An intimate account of country music, social change, and a vanishing way of life as a Shenandoah town collides with the twenty-first century
Winchester, Virginia is an emblematic American town. When John Lingan first traveled there, it was to seek out Jim McCoy: local honky-tonk owner and the DJ who first gave airtime to a brassy-voiced singer known as Patsy Cline, setting her on a course for fame that outlasted her tragically short life. What Lingan found was a town in the midst of an identity crisis.
As the U.S. economy and American culture have transformed in recent decades, the ground under centuries-old social codes has shifted, throwing old folkways into chaos. Homeplace teases apart the tangle of class, race, and family origin that still defines the town, and illuminates questions that now dominate our national conversation—about how we move into the future without pretending our past doesn't exist, about what we salvage and what we leave behind.

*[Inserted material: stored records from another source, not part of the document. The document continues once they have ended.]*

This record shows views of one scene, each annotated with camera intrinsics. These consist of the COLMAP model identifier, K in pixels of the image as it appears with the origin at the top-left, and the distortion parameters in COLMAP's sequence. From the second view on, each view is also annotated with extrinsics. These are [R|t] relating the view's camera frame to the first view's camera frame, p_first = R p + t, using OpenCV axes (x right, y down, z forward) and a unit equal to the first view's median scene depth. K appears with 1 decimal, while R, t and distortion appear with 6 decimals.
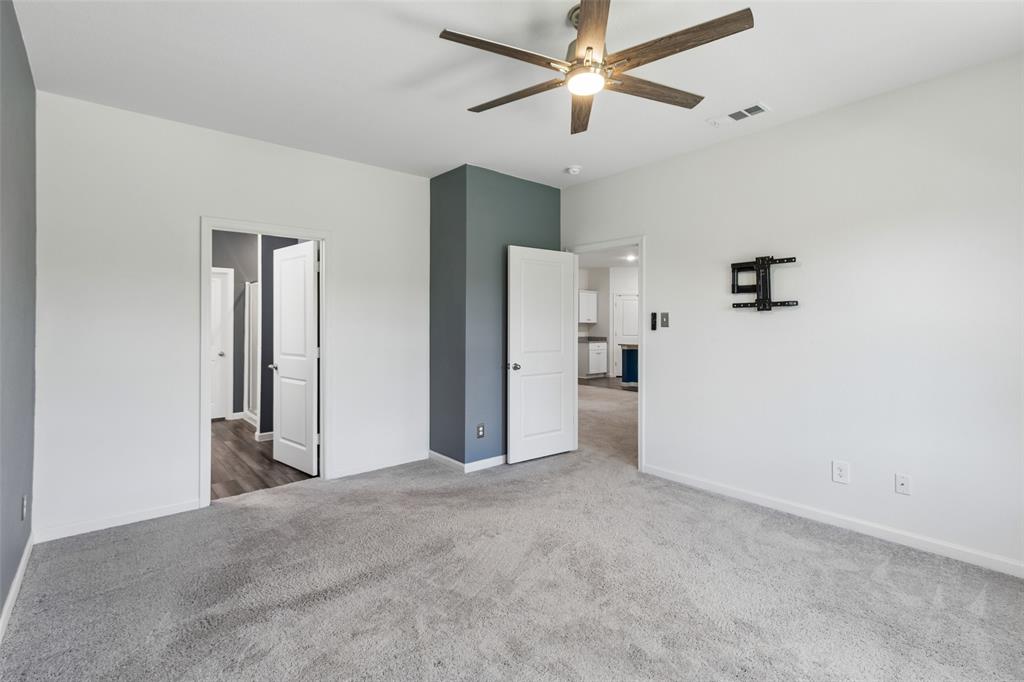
lens RADIAL K [[468.3, 0, 510.4], [0, 468.3, 327.9], [0, 0, 1]] dist [0.014486, -0.001426]
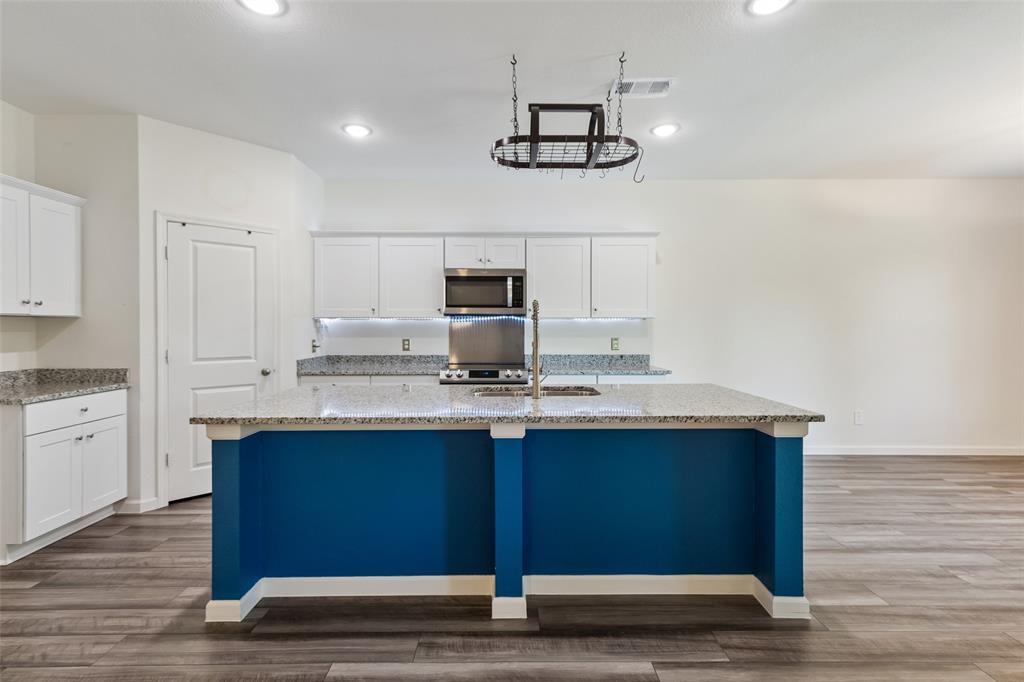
lens RADIAL K [[468.3, 0, 510.4], [0, 468.3, 327.9], [0, 0, 1]] dist [0.014486, -0.001426]
pose [[0.644110, -0.003987, 0.764923, 0.139280], [-0.001185, 0.999980, 0.006210, -0.006430], [-0.764932, -0.004907, 0.644092, 0.652758]]
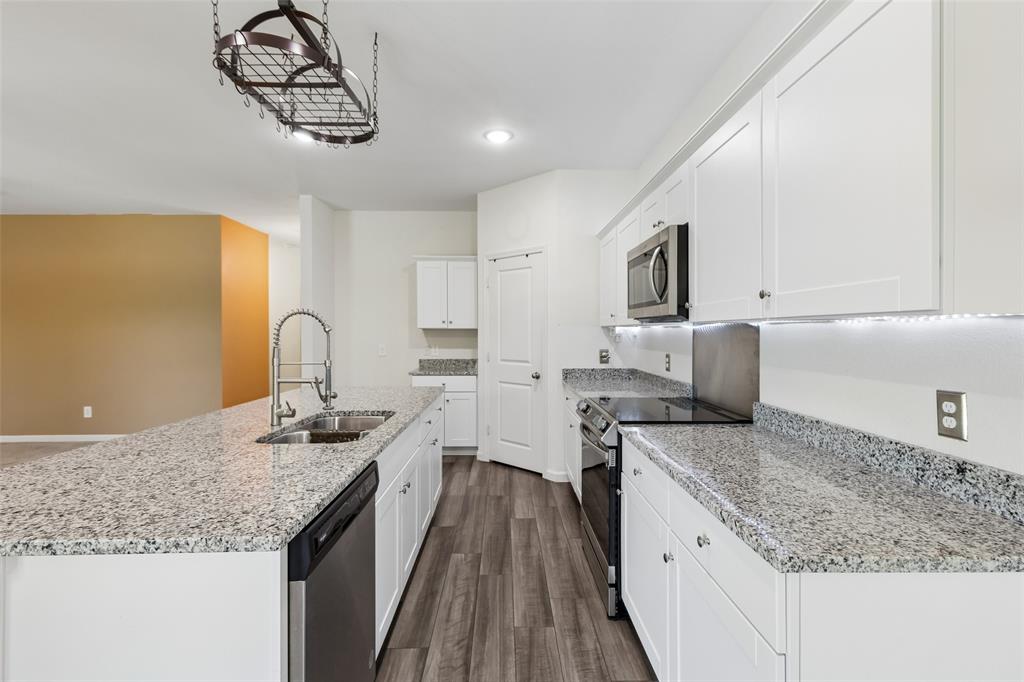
lens RADIAL K [[468.3, 0, 510.4], [0, 468.3, 327.9], [0, 0, 1]] dist [0.014486, -0.001426]
pose [[0.772631, -0.007115, -0.634816, 0.500875], [0.006433, 0.999974, -0.003377, -0.010048], [0.634823, -0.001475, 0.772656, 0.699032]]
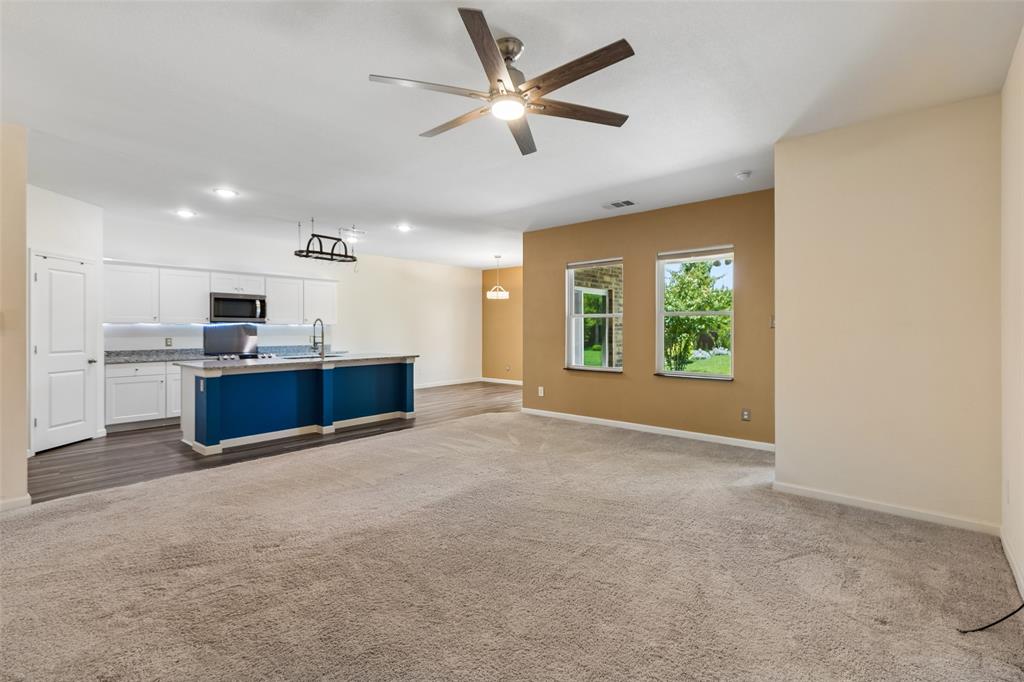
lens RADIAL K [[468.3, 0, 510.4], [0, 468.3, 327.9], [0, 0, 1]] dist [0.014486, -0.001426]
pose [[-0.155038, 0.001657, 0.987907, -0.256128], [-0.001663, 0.999997, -0.001938, -0.006353], [-0.987907, -0.001943, -0.155035, 0.654571]]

Making his literary debut, journalist Lingan creates a tender, elegiac portrait of Winchester, Virginia, the Shenandoah town where Patsy Cline made her debut and where honky-tonk—a rueful brand of country music—rang out in working-class dance halls, bars, and clubs. An empathetic look at a community forging its future as it keeps a tenuous hold on its past.
“Lingan is an astute observer of the social problems and cultural changes he encounters, and he writes about them without bias or preachiness. Fans of country music will enjoy Lingan’s portrait of a place and insights into a rapidly disappearing culture.”
“Engrossing and fast-paced... Tells a mesmerizing tale of the characters that put Winchester, Va., on the map.”